Large firms also tend to be old and in mature markets. Both of these have negative implications for future growth. Old firms tend to have a large retiree base, with high associated pension and health costs, and may be unionized, with associated higher salaries and labor rights. Mature markets tend to only offer the potential for small, incremental growth. (Everybody might go out and buy a new invention next year, but it is unlikely they will all buy cars next year, since most people already have them.)
While diseconomies of scale are typically associated with large mature firms, similar problems have been observed in the growth phase of small and medium-sized manufacturing companies. Mclean[3] has observed that this can occur once the workforce exceeds around 20 employees. At this point business complexity grows more rapidly than revenue. The business experiences falling productivity, leading to rising variable costs along with rapidly rising overheads.[4]
Solutions to the diseconomies of scale for large firms may involve splitting the company into smaller organisations. This can either happen by default when the company is in financial difficulties, sells off its profitable divisions and shuts down the rest; or can happen proactively, if the management is willing.
To avoid the negative effects of diseconomies of scale, a firm must stick to the lowest average output cost and try to recognise any external diseconomies of scale. Moreover, on reaching the lowest average cost, a firm must either expand to other countries to increase demand for its products, or seek new markets or produce new products that do not compete with its original products.

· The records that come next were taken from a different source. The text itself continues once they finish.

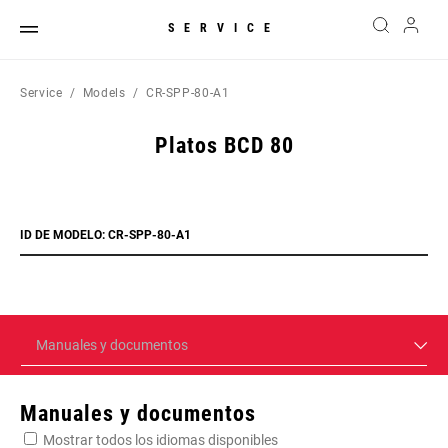
SERVICE
Service
Models
CR-SPP-80-A1
Platos BCD 80
ID DE MODELO: CR-SPP-80-A1
Manuales y documentos
Manuales y documentos
Mostrar todos los idiomas disponibles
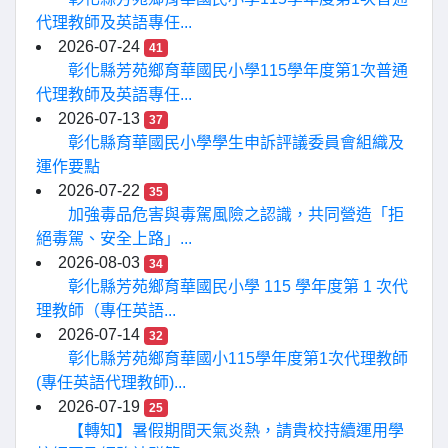
代理教師及英語專任...
2026-07-24
41
彰化縣芳苑鄉育華國民小學115學年度第1次普通
代理教師及英語專任...
2026-07-13
37
彰化縣育華國民小學學生申訴評議委員會組織及
運作要點
2026-07-22
35
加強毒品危害與毒駕風險之認識，共同營造「拒
絕毒駕、安全上路」...
2026-08-03
34
彰化縣芳苑鄉育華國民小學 115 學年度第 1 次代
理教師（專任英語...
2026-07-14
32
彰化縣芳苑鄉育華國小115學年度第1次代理教師
(專任英語代理教師)...
2026-07-19
25
【轉知】暑假期間天氣炎熱，請貴校持續運用學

However, neither of these actions will necessarily eliminate communications and management problems often associated with large organisations.
A systematic analysis and redesign of business processes, in order to reduce complexity, can counter diseconomies of scale. (Of course, this phase of analysis and revamping in itself can be, and usually is, a diseconomy leading to hiring of new personnel and investment in new, competing systems.) This leads to increased productivity. Improved management systems and more effective control of labor and operations can lower overhead.
Returning to the example of the large donut firm, each retail location could be allowed to operate relatively autonomously from the company headquarters.
For instance, the local management may decide on the following factors instead of relying on the central management:
While a single, large, centrally-controlled firm may have higher ability to innovate and develop or market new products more effectively than when its resources are divided, it may lack the flexibility to offer individual customizations. Allowing the different retail locations to make decisions independent of the central management may allow them to meet local consumers' demands more efficiently.
In addition, if the employees own a portion of the local business, employees will also have a more vested interest in its success.
Note that all these changes will likely result in a substantial reduction in corporate headquarters staff and other support staff. For this reason, many businesses delay such a reorganization until it is too late to be effective. However, the whole company incurs reputation and legal risks arising from each unit.
The empirical validity of diseconomies of scale as a rule of thumb has been criticised in recent years, following the increasing concentration of transnational corporations on the global level. The Cambridge economist Peter Nolan calculated that in almost all global production sectors, transnational corporations had merged and concentrated since the 1980s instead of succumbing to diseconomies of scale, leading to significant market power concentration and oligopolistic competition on the global level.[5] This criticism suggests that earlier concerns on diseconomies of scale, e.g. voiced by Alfred Marshall, are increasingly invalid, as improvements to global supply chains, communication technology and reduction of transport costs allow benefits of scale (e.g. concentration of spending on R&D and market power) to trump diseconomies of scale.